What do the Tigers have to do to pull the upset? Can Auburn even beat Alabama?
But what if I told you there’s good reason to make the Tigers, not the Tide, the favorite to win the de-facto SEC West championship game? Most will sneer at the mere thought of Alabama and Nick Saban being underdogs to any team, much less to the lucky little brother on the other side of the state.
History, however, cannot be ignored. And in this history lesson, you’ll learn that Alabama and its head coach have not been very successful recently against Auburn’s better teams.
Saban is 6-5 against Auburn as head coach at Alabama (4-2) and LSU (2-3). The top coach in the game has dominated his in-state rival of late, winning four of their last five meetings by a ridiculous combined score of 180-63.
But Saban hasn’t been successful against Auburn’s better teams. In fact, he’s 0-5 in games against Auburn teams that have nine or more wins.
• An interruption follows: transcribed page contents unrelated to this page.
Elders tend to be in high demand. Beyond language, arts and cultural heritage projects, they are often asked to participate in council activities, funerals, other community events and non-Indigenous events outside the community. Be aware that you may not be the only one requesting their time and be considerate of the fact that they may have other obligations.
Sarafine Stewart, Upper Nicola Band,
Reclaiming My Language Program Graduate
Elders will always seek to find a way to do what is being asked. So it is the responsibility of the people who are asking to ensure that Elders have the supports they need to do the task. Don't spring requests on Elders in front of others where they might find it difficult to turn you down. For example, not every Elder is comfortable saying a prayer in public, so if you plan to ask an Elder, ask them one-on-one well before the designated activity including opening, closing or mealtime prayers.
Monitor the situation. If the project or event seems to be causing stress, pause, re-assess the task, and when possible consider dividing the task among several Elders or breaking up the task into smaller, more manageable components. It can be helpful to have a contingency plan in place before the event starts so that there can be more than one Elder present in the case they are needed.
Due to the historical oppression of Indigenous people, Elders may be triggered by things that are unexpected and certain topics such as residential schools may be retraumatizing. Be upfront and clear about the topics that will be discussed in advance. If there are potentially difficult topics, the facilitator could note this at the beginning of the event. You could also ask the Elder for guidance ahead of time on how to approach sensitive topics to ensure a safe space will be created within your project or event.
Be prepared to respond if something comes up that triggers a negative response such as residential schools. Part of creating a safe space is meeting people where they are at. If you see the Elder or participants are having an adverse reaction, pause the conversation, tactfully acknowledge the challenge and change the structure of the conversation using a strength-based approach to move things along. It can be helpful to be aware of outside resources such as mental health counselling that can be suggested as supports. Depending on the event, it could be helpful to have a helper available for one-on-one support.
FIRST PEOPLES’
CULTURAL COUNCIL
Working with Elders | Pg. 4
That means all six of Saban’s wins came against Auburn teams that won fewer than nine games.
In case you didn’t know, this year’s Tigers team is 10-1 heading into next week’s showdown with the top-ranked Crimson Tide. And it’s not just Saban-coached teams that struggle to beat good Auburn teams. That shortcoming has burdened Alabama teams in general, recently.
The Crimson Tide has lost eight-straight Iron Bowls to Auburn teams that won nine or more games: 2010, 2007, 2006, 2005, 2004, 2002, 2000 and 1997.
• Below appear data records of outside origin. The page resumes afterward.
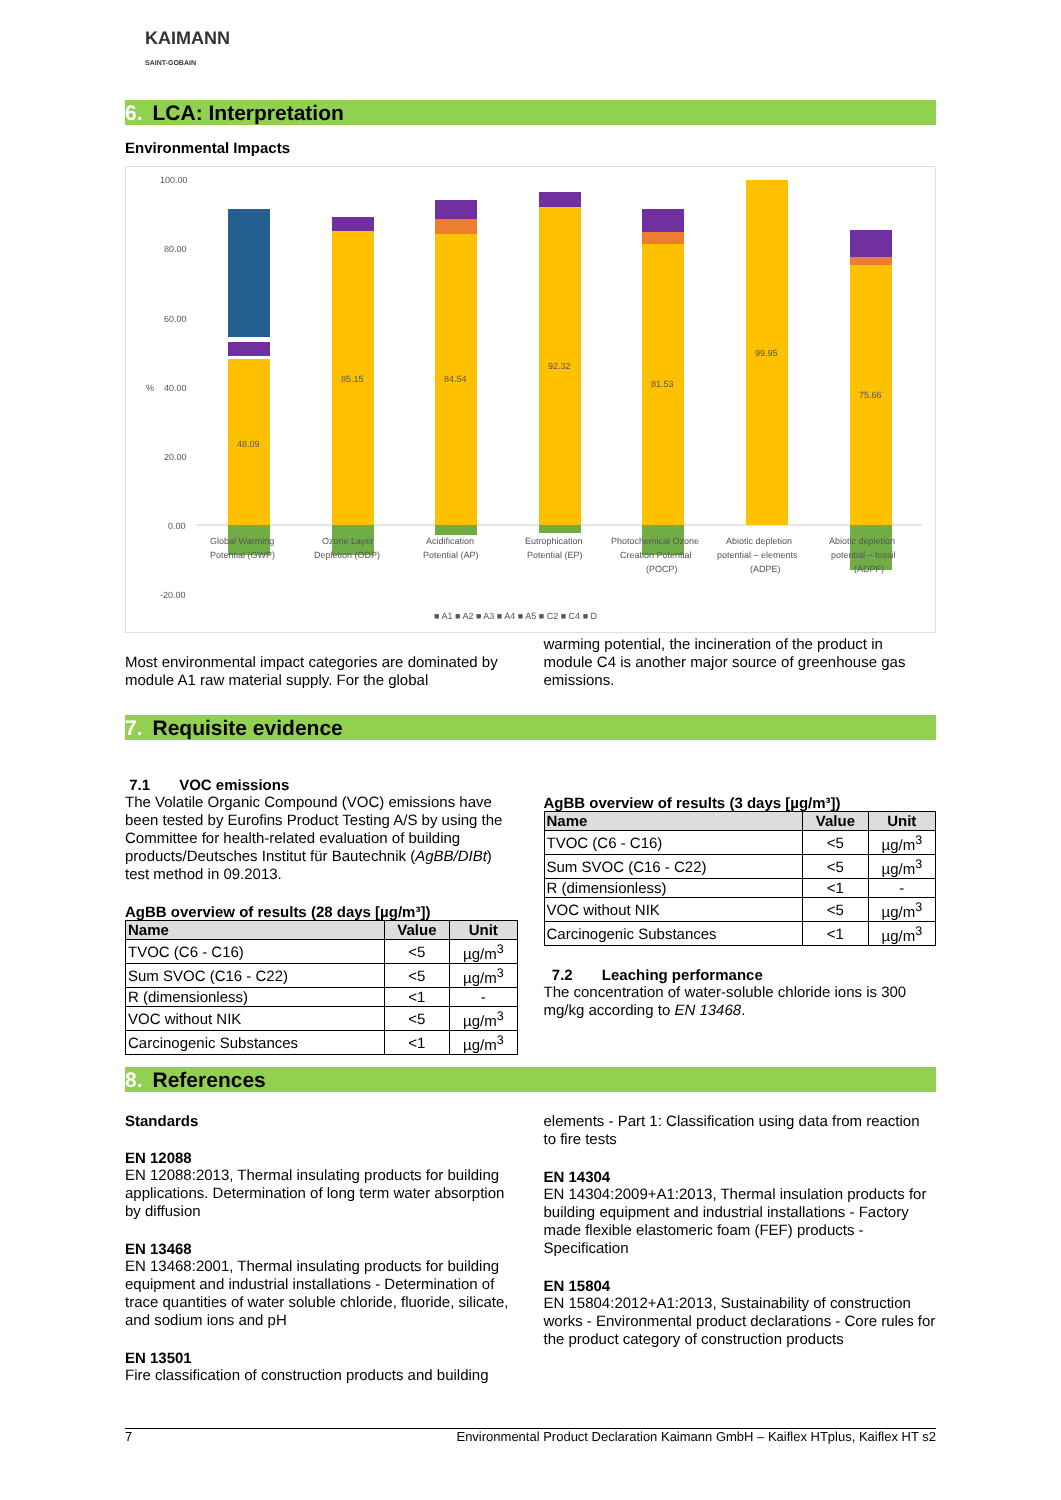KAIMANN
SAINT-GOBAIN
6. LCA: Interpretation
Environmental Impacts
100.00
80.00
60.00
40.00
20.00
0.00
-20.00
%
48.09
85.15
84.54
92.32
81.53
99.95
75.66
Global Warming
Potential (GWP)
Ozone Layer
Depletion (ODP)
Acidification
Potential (AP)
Eutrophication
Potential (EP)
Photochemical Ozone
Creation Potential
(POCP)
Abiotic depletion
potential – elements
(ADPE)
Abiotic depletion
potential – fossil
(ADPF)
■ A1 ■ A2 ■ A3 ■ A4 ■ A5 ■ C2 ■ C4 ■ D
Most environmental impact categories are dominated by module A1 raw material supply. For the global
warming potential, the incineration of the product in module C4 is another major source of greenhouse gas emissions.
7. Requisite evidence
7.1 VOC emissions
The Volatile Organic Compound (VOC) emissions have been tested by Eurofins Product Testing A/S by using the Committee for health-related evaluation of building products/Deutsches Institut für Bautechnik (AgBB/DIBt) test method in 09.2013.
AgBB overview of results (28 days [µg/m³])
| Name | Value | Unit |
| --- | --- | --- |
| TVOC (C6 - C16) | <5 | µg/m<sup>3</sup> |
| Sum SVOC (C16 - C22) | <5 | µg/m<sup>3</sup> |
| R (dimensionless) | <1 | - |
| VOC without NIK | <5 | µg/m<sup>3</sup> |
| Carcinogenic Substances | <1 | µg/m<sup>3</sup> |
AgBB overview of results (3 days [µg/m³])
| Name | Value | Unit |
| --- | --- | --- |
| TVOC (C6 - C16) | <5 | µg/m<sup>3</sup> |
| Sum SVOC (C16 - C22) | <5 | µg/m<sup>3</sup> |
| R (dimensionless) | <1 | - |
| VOC without NIK | <5 | µg/m<sup>3</sup> |
| Carcinogenic Substances | <1 | µg/m<sup>3</sup> |
7.2 Leaching performance
The concentration of water-soluble chloride ions is 300 mg/kg according to EN 13468.
8. References
Standards
EN 12088
EN 12088:2013, Thermal insulating products for building applications. Determination of long term water absorption by diffusion
EN 13468
EN 13468:2001, Thermal insulating products for building equipment and industrial installations - Determination of trace quantities of water soluble chloride, fluoride, silicate, and sodium ions and pH
EN 13501
Fire classification of construction products and building
elements - Part 1: Classification using data from reaction to fire tests
EN 14304
EN 14304:2009+A1:2013, Thermal insulation products for building equipment and industrial installations - Factory made flexible elastomeric foam (FEF) products - Specification
EN 15804
EN 15804:2012+A1:2013, Sustainability of construction works - Environmental product declarations - Core rules for the product category of construction products
7 Environmental Product Declaration Kaimann GmbH – Kaiflex HTplus, Kaiflex HT s2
You have to go back to 1994 to find the last time Alabama beat an Auburn team that won nine or more games. And that win – cleverly dubbed “The Inch that Stole Christmas” – hinged on a questionable spot late in the fourth quarter on a fourth-down play in which an Auburn receiver was stopped an inch short of a first down. The Tide won 21-14 and went to a third-straight SEC Championship Game.
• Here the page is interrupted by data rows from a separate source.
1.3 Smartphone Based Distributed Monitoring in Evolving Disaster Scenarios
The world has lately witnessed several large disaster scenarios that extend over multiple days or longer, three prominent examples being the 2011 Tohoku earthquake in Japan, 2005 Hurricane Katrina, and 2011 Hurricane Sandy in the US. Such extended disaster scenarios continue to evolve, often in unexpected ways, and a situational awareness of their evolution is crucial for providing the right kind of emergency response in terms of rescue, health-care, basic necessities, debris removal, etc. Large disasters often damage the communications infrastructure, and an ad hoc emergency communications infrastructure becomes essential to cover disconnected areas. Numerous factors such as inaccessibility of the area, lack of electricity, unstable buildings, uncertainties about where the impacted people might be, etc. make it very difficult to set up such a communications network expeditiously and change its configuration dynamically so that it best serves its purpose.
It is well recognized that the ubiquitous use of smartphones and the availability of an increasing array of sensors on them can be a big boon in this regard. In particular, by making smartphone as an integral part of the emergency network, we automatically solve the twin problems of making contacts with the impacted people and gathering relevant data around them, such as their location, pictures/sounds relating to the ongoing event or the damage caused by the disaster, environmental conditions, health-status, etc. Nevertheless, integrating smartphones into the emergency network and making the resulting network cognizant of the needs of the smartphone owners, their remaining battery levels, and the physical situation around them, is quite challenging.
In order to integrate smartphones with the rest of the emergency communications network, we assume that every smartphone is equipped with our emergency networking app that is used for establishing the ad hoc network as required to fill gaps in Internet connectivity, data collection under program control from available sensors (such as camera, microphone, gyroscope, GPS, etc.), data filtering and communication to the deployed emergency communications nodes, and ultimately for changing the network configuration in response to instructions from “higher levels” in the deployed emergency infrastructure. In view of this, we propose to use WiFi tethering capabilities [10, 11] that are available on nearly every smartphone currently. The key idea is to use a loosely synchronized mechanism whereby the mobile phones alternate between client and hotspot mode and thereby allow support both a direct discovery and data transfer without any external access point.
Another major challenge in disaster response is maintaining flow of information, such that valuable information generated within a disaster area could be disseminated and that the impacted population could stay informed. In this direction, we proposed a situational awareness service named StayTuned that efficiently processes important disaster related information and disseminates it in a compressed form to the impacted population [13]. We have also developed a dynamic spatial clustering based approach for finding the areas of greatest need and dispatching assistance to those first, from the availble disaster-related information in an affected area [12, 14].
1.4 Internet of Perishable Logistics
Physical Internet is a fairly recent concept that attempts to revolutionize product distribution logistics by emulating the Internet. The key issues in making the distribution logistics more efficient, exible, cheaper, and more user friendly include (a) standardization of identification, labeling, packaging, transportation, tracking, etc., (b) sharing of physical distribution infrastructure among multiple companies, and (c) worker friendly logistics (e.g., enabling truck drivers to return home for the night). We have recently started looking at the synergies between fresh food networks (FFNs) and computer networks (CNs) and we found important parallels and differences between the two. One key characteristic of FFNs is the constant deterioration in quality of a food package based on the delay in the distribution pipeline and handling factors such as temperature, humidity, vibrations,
Some of the players who take the field at Jordan-Hare Stadium next weekend were born in 1994. Needless to say, it’s been a while since Alabama beat a good Auburn team.
In contrast, the Tigers have had more success against good Bama teams lately, winning three of the last seven Iron Bowls against Crimson Tide teams that won nine or more games. Auburn beat Alabama teams that finished 10-3 in 2010, 10-2 in 2005 and 10-3 in 2002.
Though the saying goes, “history repeats itself,” the past isn’t always a prologue. This history lesson may have absolutely no bearing on how this year’s Iron Bowl plays out. Ultimately, the game will be decided by strategy, matchup and execution (and possibly a little good fortune).
But for a 10-win Auburn team that will take the field at its own stadium as a double-digit underdog, this recent trend provides an additional reason to believe it can shock the world one more time and take down the two-time defending national champs.
If you believe history is a good indication of things to come then an Auburn win that some deem impossible will come as no surprise.